At Tallinn conference, experts call for a very, very big programme to mobilise public support
TALLINN – When it comes to science and technology, now is the time to think big. Like the moon race of the 1960s and entrepreneur Elon Musk’s ‘BFR’ rocket programme today, so Europe needs a major new effort to boost its science and technology, experts argued at a conference here.
“I do think we need to be visionary,” said Mark Ferguson, director-general of Science Foundation Ireland. “Maybe we need a European programme which is the BFP, the Big F* Programme,” he jokingly suggested. “Dead simple goals” like going to the moon or sending a rocket to Mars stir the public imagination – and that’s what EU research and innovation programmes need, too.
Ferguson made the comments last week at a conference on research and innovation policy organized here October 12th by the Estonian Presidency of the EU Council. At the conference, the Estonians issued a draft Call for Action urging more investment, bigger impact and more trust in science in the next EU research Framework Programme. It also calls on both the EU and national governments to increase expenditure in research and innovation if they want to make breakthrough advances.
Disruptive innovations are promoted by war and engaging national challenges which can be “understood by everyone,” Ferguson said. What made the moonshot a success in the 1960s was the public engagement: everybody was talking about it, which made it easier for the US government to justify spending money on it. Also, the challenge had a deadline which many thought impossible. And, above all, it was a competition against the Russians. “Public engagement is as, if not more, important than the return on investment,” Ferguson said.
What’s missing?
But such a public movement to support a common goal seems to be far away in Europe, as most EU member states still fall short of their 3 per cent of GDP target for R&D expenditure. “It is difficult to convince ministers to spend more,” says Luc Soete, chair of an economic-advisory committee to the European Commission and former rector of the University of Maastricht. Also, corporate spending on R&D is very low still, as tax credits for R&D across the EU have turned into subsidies for companies, not into more private investment in R&D.
Many experts at the conference backed the idea – now increasingly popular in Brussels policy circles – of identifying clear challenges, or missions, around which to organise EU research and innovation. But several conditions must be met. “Challenge driven research should be more interdisciplinary and researchers should cooperate more with industry,” said Dominique Guellec, head of the science and technology policy division at the OECD.

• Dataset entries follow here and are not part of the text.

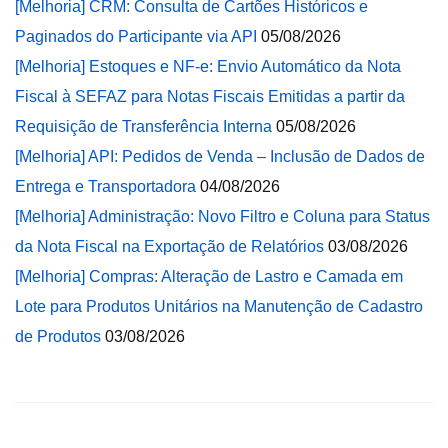
[Melhoria] CRM: Consulta de Cartões Históricos e
Paginados do Participante via API
05/08/2026
[Melhoria] Estoques e NF-e: Envio Automático da Nota
Fiscal à SEFAZ para Notas Fiscais Emitidas a partir da
Requisição de Transferência Interna
05/08/2026
[Melhoria] API: Pedidos de Venda – Inclusão de Dados de
Entrega e Transportadora
04/08/2026
[Melhoria] Administração: Novo Filtro e Coluna para Status
da Nota Fiscal na Exportação de Relatórios
03/08/2026
[Melhoria] Compras: Alteração de Lastro e Camada em
Lote para Produtos Unitários na Manutenção de Cadastro
de Produtos
03/08/2026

Digital innovation is now behind the world’s most valuable companies, but the EU lags behind other areas in the globe due to its fragmented markets. According to Geullec, the number of ICT patents in Europe is lower than in the US, China and Japan, because the EU’s internal market is not fully integrated and start-ups cannot scale-up. “This is by design, not by accident,” Guellec says.
Such problems can be solved – if political action is taken. “The only way out of this system is addressing bottlenecks in regulation and lack of single market,” said Soete.
Impact matters?
Robert-Jan Smits, director-general for research and innovation at the European Commission, said that in the EU’s next big research programme it should look at what it can do to increase the impact of research and leverage more private funding. European universities are still producing most of the world’s knowledge, but not enough of that knowledge is transferred into products and services. “That is where the bottleneck is,” said Smits.

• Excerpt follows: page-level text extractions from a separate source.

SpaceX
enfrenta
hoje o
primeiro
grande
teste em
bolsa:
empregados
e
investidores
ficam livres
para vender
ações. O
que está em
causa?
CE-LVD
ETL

In the end, however, there’s no movement without money. According to Smits, “it is all fine to discuss impact, public trust and innovation ecosystems,” but governments and companies need to spend more money first. “Politicians should put their money where their lips are,” he said.
Europe should also prepare for the impact that disruptive innovations will have on the job market. Disruptive innovations create more jobs but they also cause huge shifts in the job market by displacement of employment. That’s why Europe should also reform its education system to be able to continually upskill and retrain the population. “There’s university system in the world that does lifelong learning well,” said Ferguson.
Work with the industry
University reform is another step that some speakers urged. Ferguson noted that the European labour force will need constant retraining to cope with disruptive innovations – yet “there’s no university system in the world that does lifelong learning well.” Further, he said, Europe’s researchers are still evaluated and rewarded based on the number of citations and papers published – meaning they don’t prioritise collaboration with companies or others more broadly in society. According to Ferguson, the world’s most highly cited academic papers have an industry co-author. “More impact is achieved through cross-cutting collaborations,” he said.
For example, Valeria Nicolosi, a graphene researcher at Trinity College Dublin, said she is working with SAB Miller and to make better bottles for beer. Because glass is too heavy and expensive, and plastic is cheaper but the gas leaks out of plastic containers, Nicolosi said she concluded that working with industry was the only way her research could have an impact.